Dans les Vosges, les élu·es s’entraident face à la charge de travail et aux difficultés de mener à bien des projets. Une manière aussi de contrer leur propre isolement et celui de leurs administré·es.
Pour faire vivre son village, « il faut se battre en permanence et ne rien lâcher ». Maire de Mattaincourt, 825 habitant·es, Joris Huriot ne connaît que trop bien la machine administrative. « Quand on dépose un dossier pour des subventions, des fois on nous dit “votre projet n’est pas assez structurant pour le territoire”. Mais implanter un banc ou une table dans une commune de 50 habitants, c’est structurant localement », lâche l’élu de 32 ans.

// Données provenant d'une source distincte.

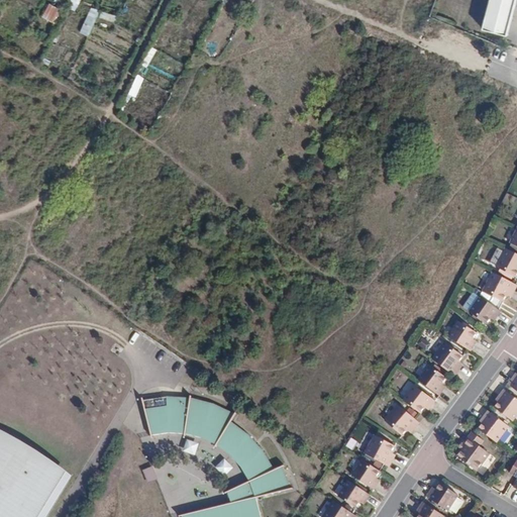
[(76,10),(80,0),(71,0),(69,7),(76,10)]
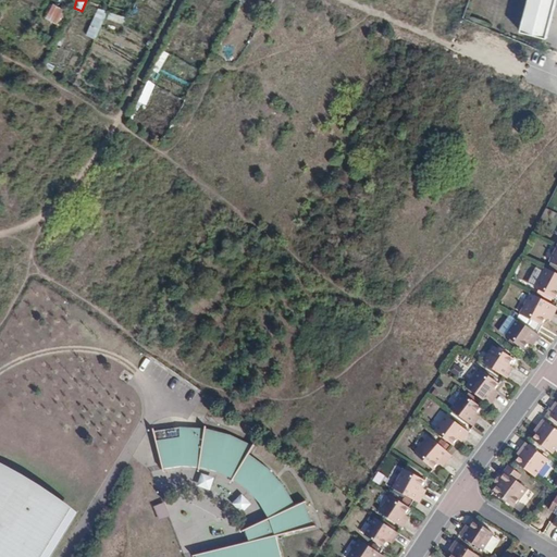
[(528,0),(520,32),(547,38),(556,0),(528,0)]
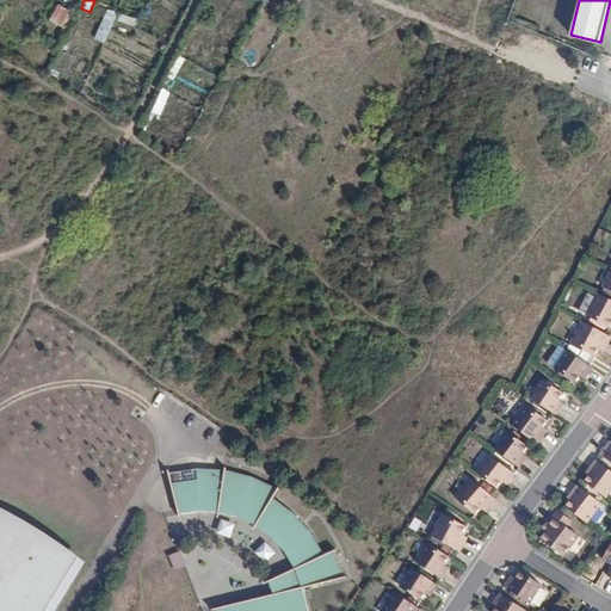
[(57,4),(49,19),(63,26),(72,10),(57,4)]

Laboratoire de la ruralité, les Vosges se distinguent par des expérimentations pensées par et pour les communes rurales. Créé en mai 2021, Rur’agilité rassemble maires vosgien·nes, services de l’État et associations du département. Le dispositif est notamment à l’origine du label Villages d’avenir, implanté à l’échelle nationale en décembre 2023, qui apporte aux communes de moins de 3 500 habitant·es une aide à l’ingénierie. Sur 113 demandes émanant de communes vosgiennes, 64 ont décroché le label.
Frédéric Balaud, maire de Lerrain, devant la résidence senior qui verra le jour au printemps 2025. © Lucie Campoy
Le développement de projets d’aménagement et la gestion politique au quotidien sont depuis longtemps au cœur de la logique des communautés de communes (CC). Le département des Vosges en compte dix. Lerrain, 452 habitant·es, est membre de la CC Vosges Côté Sud-Ouest qui regroupe 60 villages représentés par un·e conseiller·e au moins. Pour son maire Frédéric Balaud, « la com’com a permis de s’ouvrir sur le monde rural. Avant l’intercommunalité, c’était un peu chacun pour soi. »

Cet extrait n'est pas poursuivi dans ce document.